What UDPDK seems to offer is a compromise solution so that users can deal with DPDK as if regular POSIX was in use. Sort of accelerated socket for UDP... However, it seems to me that RARE/freeRtr has to do the DPDK trick (to speedup UDP packets on regular sockets) separately.
after executing the one-line installer from freertr.org, the linux machine
will be behind freerouter,
linux will have a single tap interface with ip assigned, and all the packets
will be handled by freertr...
when you activate a dataplane, this tap interface will be converted to a pair
of veth interfaces, one
side will be handled by the dataplane as a regular interface, the other side
will be handled by linux
with an ip assigned to it... doing things this way, any *nix application can
be behind a freerouter
with/without dataplane, moreover you can assign your linux host to an
arbitrary routing/switching
domain, after the acls/inspectin applied right before they hit the heavy
parts of kernel, the skbuf...

The portability for different data-planes requires that approach. My questioning is if you see any benefit of a customized socket to replace socat when our target dataplane is solely DPDK? Or this is solved already in freeRtr and one should not bother with that?
after activating a dataplane the only point where freerouter interacts with
the dataplane is the thing called cpu-port...
it's the point where packets are sent back and forth between the dataplanes
and freerouter, with a slin headed prepended
indicating the source/target front-panel port... this traffic is very low in
volume because it's exclusively the for-us
(routing protocols to name one) and exception (ttl expired to name one)
packets, all the rest is handled within the
fastpath... so basically socat can easily keep the pace, but freerouter have
several socat replacements under misc/native
and they're used by default to handle the interfaces during installation...
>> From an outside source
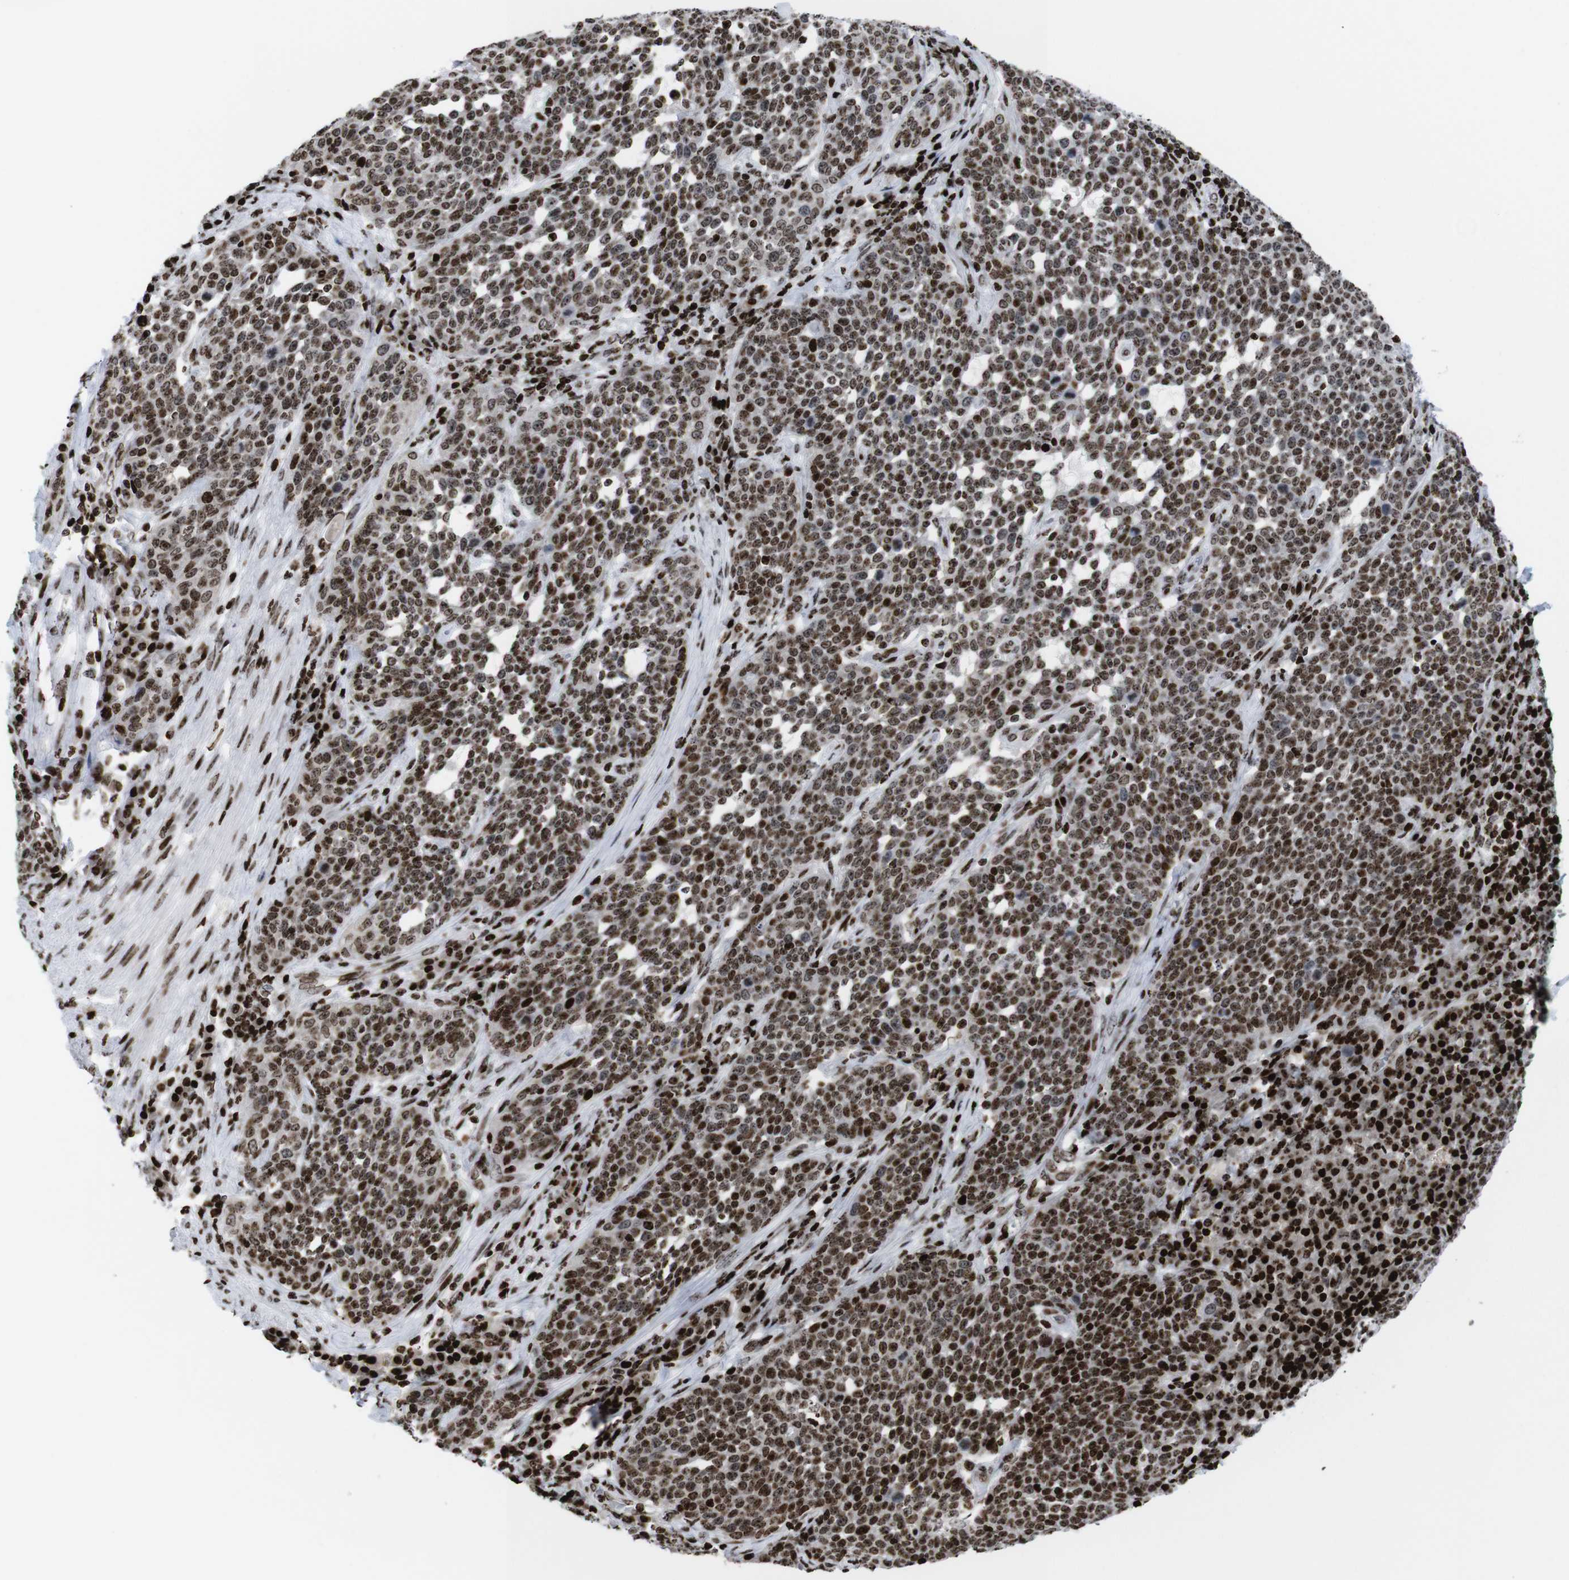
{"staining": {"intensity": "strong", "quantity": ">75%", "location": "nuclear"}, "tissue": "cervical cancer", "cell_type": "Tumor cells", "image_type": "cancer", "snomed": [{"axis": "morphology", "description": "Squamous cell carcinoma, NOS"}, {"axis": "topography", "description": "Cervix"}], "caption": "Strong nuclear protein staining is seen in about >75% of tumor cells in cervical cancer. Nuclei are stained in blue.", "gene": "H1-4", "patient": {"sex": "female", "age": 34}}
Can this UDPDK co-exist with freeRtr's usage of DPDK? So that your
application (at a freeRtR instance/appliance) uses it transparently for other
purposes?
excellent point, so a single interface can be managed by a single dpdk
application... moreover,
dpdk by default takes over all the interfaces not under the kernel control...
you can recompile
your dns server to udpdk but then nothing else will be able to use that
interface... it's not
an issue in case of giving the interface to the rare dataplanes, they can do
all the tricks
it can do on a regular interface...

br,
cs


Regards,
Moises



----- Mensagem original -----
De: "cs" <>
Para: "Moises Renato Nunes Ribeiro" <>
Cc: "diego rossi mafioletti" <>, "gabrieltetznermenegueti16"
<>, "Everson Borges" <>, "edgardcunha"
<>, "rare-users" <>
Enviadas: Quinta-feira, 19 de maio de 2022 3:53:26
Assunto: Re: UDPDK

hi,
according to their https://github.com/leoll2/udpdk page this is an udp/ip
stack implemented over dpdk...
that is, you have a nice udp app that you want to run over dpdk then you can
use this...
in freerouter, packet-over-udp is a tunneling mechnism to deal with
- phtsical interfaces: socat interface:eth0 udp-connect:127.0.0.1:12345
- qemu vm interfaces: qemu -netdev socket,udp=127.0.0.1:1100,localaddr=:1101
both will result in raw ethernet frames in an udp datagram...
it's just freerouter that offers "tunnel mode pckoudp" config knob
to terminate such things directly from the cli or so... but none of
these have anything to do with the existing udp applications of yours...
just to see the big picture: once you give an interface to dpdk (or have a
front-panel port on tofino) you dont have anything from
the kenrel, but raw ethernet packets from dpdk/tofinof.. that is, you have to
deal with arp/nd, ip, tcp, udp and so all by hand...
br,
cs



On 5/19/22 02:09, Moises R. N. Ribeiro wrote:

If you have the time to have a quick look, what do you think of this
solution? Is it similar to your strategy UDP/IP over DPDK in freeRtr?